Sadly, in today’s capitalist approach to film as a product instead of an art-form, a sequel to a financially successful flick is guaranteed. When Chris Nolan debuted his trailer for The Dark Knight Rises at an award show over half a decade ago, he prefaced it with saying something along the lines of, “This is the best way I could think of to end the story.” When a story doesn’t need to be continued/the passion isn’t there from the start, forcing it is wholly noticeable and will ultimately end up a failure that nearly sullies its precursor (you can read my Top Ten Sequels That are Better Than Their Predecessor if you’d like to see the opposite of this). Pacific Rim was a stylish and passionate film which stood on its own marvelously; it’s sequel reeks of corporate greed. Pacific Rim: Uprising took the heart and cleverness out of a pleasurable movie and milked the robots and monsters for every dime it could.

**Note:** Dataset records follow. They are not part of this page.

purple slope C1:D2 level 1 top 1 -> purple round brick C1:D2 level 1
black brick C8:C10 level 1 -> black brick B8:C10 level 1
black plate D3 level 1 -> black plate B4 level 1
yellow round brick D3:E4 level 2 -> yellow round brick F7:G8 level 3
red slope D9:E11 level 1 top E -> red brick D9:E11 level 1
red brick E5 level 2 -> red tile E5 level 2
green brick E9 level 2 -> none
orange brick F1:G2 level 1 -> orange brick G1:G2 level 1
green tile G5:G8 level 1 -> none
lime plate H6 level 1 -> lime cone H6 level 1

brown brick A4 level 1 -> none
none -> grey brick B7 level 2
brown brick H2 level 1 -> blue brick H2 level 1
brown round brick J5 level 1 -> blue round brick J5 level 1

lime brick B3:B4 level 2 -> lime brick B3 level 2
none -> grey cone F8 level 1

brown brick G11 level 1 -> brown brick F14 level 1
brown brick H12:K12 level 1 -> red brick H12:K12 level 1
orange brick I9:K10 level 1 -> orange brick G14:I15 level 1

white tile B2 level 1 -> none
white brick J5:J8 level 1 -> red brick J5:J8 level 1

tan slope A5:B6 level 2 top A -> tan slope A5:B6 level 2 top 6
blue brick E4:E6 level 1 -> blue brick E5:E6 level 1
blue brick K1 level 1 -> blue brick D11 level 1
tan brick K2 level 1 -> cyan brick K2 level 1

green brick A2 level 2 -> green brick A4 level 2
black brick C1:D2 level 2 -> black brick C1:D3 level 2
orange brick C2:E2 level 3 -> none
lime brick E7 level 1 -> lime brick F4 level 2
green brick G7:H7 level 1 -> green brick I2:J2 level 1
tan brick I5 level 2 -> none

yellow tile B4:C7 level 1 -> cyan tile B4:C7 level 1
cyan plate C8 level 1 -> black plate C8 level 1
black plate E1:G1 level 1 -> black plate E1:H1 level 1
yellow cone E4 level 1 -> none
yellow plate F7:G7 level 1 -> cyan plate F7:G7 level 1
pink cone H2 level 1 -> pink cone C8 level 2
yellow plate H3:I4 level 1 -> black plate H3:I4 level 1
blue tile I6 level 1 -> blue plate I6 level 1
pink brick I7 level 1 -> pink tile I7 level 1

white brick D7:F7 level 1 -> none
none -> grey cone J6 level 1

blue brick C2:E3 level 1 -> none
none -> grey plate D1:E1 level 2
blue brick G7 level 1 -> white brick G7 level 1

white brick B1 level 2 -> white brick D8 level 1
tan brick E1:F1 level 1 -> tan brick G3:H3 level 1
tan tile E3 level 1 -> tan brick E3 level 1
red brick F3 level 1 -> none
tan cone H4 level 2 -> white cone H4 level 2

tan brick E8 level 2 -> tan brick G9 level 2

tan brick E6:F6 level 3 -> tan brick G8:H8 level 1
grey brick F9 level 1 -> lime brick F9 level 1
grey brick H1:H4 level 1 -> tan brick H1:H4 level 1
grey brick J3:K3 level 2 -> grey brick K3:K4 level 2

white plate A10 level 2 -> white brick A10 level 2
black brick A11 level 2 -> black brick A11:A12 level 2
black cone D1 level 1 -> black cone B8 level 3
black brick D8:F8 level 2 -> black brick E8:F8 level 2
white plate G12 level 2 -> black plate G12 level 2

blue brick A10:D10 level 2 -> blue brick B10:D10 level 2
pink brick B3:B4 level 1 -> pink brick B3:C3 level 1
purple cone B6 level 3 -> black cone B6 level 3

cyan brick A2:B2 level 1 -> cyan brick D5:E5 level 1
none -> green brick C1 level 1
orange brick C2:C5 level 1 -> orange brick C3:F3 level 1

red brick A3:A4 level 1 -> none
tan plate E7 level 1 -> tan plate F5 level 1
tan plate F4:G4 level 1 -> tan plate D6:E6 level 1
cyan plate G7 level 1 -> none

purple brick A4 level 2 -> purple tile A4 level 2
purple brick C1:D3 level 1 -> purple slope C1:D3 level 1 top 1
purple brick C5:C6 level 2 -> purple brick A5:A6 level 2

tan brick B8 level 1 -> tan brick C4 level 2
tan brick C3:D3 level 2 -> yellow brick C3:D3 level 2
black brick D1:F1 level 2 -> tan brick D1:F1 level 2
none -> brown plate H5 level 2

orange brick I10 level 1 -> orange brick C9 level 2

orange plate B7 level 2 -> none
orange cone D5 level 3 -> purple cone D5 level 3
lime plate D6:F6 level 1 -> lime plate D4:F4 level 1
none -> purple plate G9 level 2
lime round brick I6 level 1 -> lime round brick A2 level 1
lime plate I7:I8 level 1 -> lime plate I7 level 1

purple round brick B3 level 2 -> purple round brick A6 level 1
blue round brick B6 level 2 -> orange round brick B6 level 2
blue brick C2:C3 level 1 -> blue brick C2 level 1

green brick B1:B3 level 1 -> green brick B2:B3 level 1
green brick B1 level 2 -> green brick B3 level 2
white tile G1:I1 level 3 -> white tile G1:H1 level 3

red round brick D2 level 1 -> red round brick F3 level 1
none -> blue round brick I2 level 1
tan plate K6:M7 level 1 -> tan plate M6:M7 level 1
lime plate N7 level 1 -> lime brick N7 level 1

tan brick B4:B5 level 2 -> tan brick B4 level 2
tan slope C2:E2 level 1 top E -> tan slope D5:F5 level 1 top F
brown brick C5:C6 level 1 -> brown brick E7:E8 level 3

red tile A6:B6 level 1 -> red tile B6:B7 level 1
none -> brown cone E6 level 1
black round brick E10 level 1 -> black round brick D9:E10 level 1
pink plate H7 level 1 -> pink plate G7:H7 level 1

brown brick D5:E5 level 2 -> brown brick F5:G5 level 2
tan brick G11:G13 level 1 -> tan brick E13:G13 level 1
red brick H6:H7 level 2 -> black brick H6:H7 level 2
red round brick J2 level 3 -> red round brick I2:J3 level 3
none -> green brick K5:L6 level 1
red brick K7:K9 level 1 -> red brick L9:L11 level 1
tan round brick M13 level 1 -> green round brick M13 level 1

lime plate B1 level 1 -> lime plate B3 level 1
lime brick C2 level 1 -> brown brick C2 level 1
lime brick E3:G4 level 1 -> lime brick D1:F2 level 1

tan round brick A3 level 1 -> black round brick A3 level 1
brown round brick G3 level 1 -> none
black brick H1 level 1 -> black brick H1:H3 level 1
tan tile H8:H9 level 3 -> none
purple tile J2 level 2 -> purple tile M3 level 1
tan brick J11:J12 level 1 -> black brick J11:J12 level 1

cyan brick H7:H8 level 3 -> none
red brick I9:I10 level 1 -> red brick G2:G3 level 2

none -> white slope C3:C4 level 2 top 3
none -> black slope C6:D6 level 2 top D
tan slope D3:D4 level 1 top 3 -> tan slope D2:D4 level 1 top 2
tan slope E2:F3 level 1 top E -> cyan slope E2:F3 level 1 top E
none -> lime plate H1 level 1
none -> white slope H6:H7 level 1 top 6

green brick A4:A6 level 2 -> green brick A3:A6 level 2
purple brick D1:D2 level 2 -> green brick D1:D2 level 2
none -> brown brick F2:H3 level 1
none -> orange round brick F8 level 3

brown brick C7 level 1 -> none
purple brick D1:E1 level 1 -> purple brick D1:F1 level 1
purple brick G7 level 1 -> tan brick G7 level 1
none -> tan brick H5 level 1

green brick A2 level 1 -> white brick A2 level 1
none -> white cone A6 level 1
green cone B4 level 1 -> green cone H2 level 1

Pacific Rim: Uprising tells the story of Jake Pentecost, whose father died in the first Kaiju War. He teams up with a young juvenile to work alongside cadets and rangers to be ready for the next attack, which happens sooner than they expected.
The cast is your typical blockbuster crew; a movie star (John Boyega) accompanied by a young newcomer (Cailee Spaeny) who work alongside attractive colleagues (Scott Eastwood and Adria Arjona) and familiar faces from the original (Burn Gorman, Charlie Day, and Rinko Kikuchi). I will give it to Boyega, he has evolved into a full-fledged movie star. He commands the screen just like he did in Attack the Block seven years prior, and is as charming and comfortable as ever.
Most of the others, feel pretty out of place, never believing what they’re seeing, and not helping us believe it either. Hollywood has this odd fascination with trying to make Eastwood a star like his father, something that audiences don’t seem to feel the same craving for. Charlie Day and Burn Gorman return for a little fun comedic relief, but their, and the script’s, misguided take at humour had me wincing more than laughing.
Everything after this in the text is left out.